The flow at a glance

The five stages

1. Quote

You call GET /v2/quote?mode=DELTA. The API returns a delta block with a recommended route, optional alternatives (crosschain), the resolved partner fee, and the spender address to approve. There’s no separate integrity token to carry forward; you pass delta.route into the build step.

2. Build

You POST /v2/delta/orders/build with the unmodified delta.route from step 1 and owner set to the user’s address. The API returns { toSign: { domain, types, value }, orderHash }. The server composes the EIP-712 domain, types, and order struct for you.
Pass delta.route verbatim from the quote response.

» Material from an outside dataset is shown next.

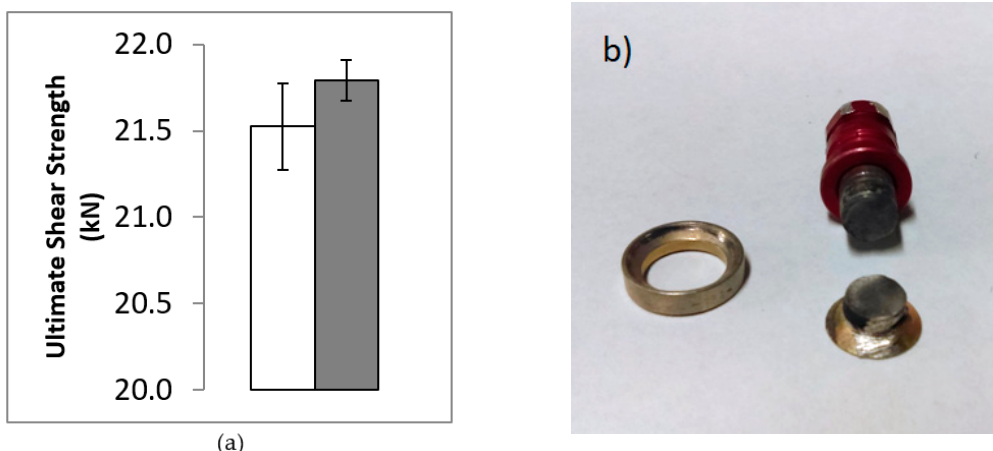
Figure 5. ( a ) average static shear strength of fastener pins: Baseline open symbol, collar replacement filled symbol (error bars represent ± 1 standard deviation); and ( b ) shear failure of fastener pin (washer shown at left).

Reordering or re-encoding it will cause the build call to reject.

3. Sign

The user signs the returned toSign typed data with their wallet. The build response carries the exact domain, types, and struct layout. Delta uses ERC-2098 compact signatures (64 bytes, not 65). Most modern libraries (viem, ethers v6, wagmi) produce or accept compact sigs natively. The user pays no gas for this step; it’s a pure off-chain message.

4. Auction

You POST /v2/delta/orders with order (the toSign.value), the signature, chainId, and your partner. The order server persists it and runs a sealed-bid auction across the Portikus Network: solvers bid in parallel without seeing each other’s offers, and the best simulated outcome wins. The winning solver commits fill calldata and the capital needed to deliver it; they take on inventory and pricing risk in exchange for the spread.

5. Settle

The protocol settlement layer calls settle(...) on the Delta contract (0x0000000000bbF5c5Fd284e657F01Bd000933C96D, same address on every supported chain) with the signed order and the winning solver’s fill calldata. The contract verifies the signature, pulls srcToken from the user via the approved spender (the Delta contract itself), runs the fill, and delivers destToken to the user. If settlement fails, nothing is pulled from the user. You track progress via GET /v2/delta/orders/{orderId} until the order reaches a terminal status (COMPLETED, EXPIRED, FAILED, CANCELLED, or REFUNDED). Crosschain orders can report REFUNDING before REFUNDED while Velora verifies the bridge refund transaction.

Why this design

Gasless for users

Users sign off-chain. Settlement gas is handled inside the Delta flow.

MEV-protected

Orders are auctioned privately. There’s no public mempool to sandwich.

Solver competition

Solvers compete on price. The user always gets the best committed fill.

Atomic risk model

User funds only leave the wallet when settlement succeeds on-chain. A failed fill costs the user neither funds nor gas.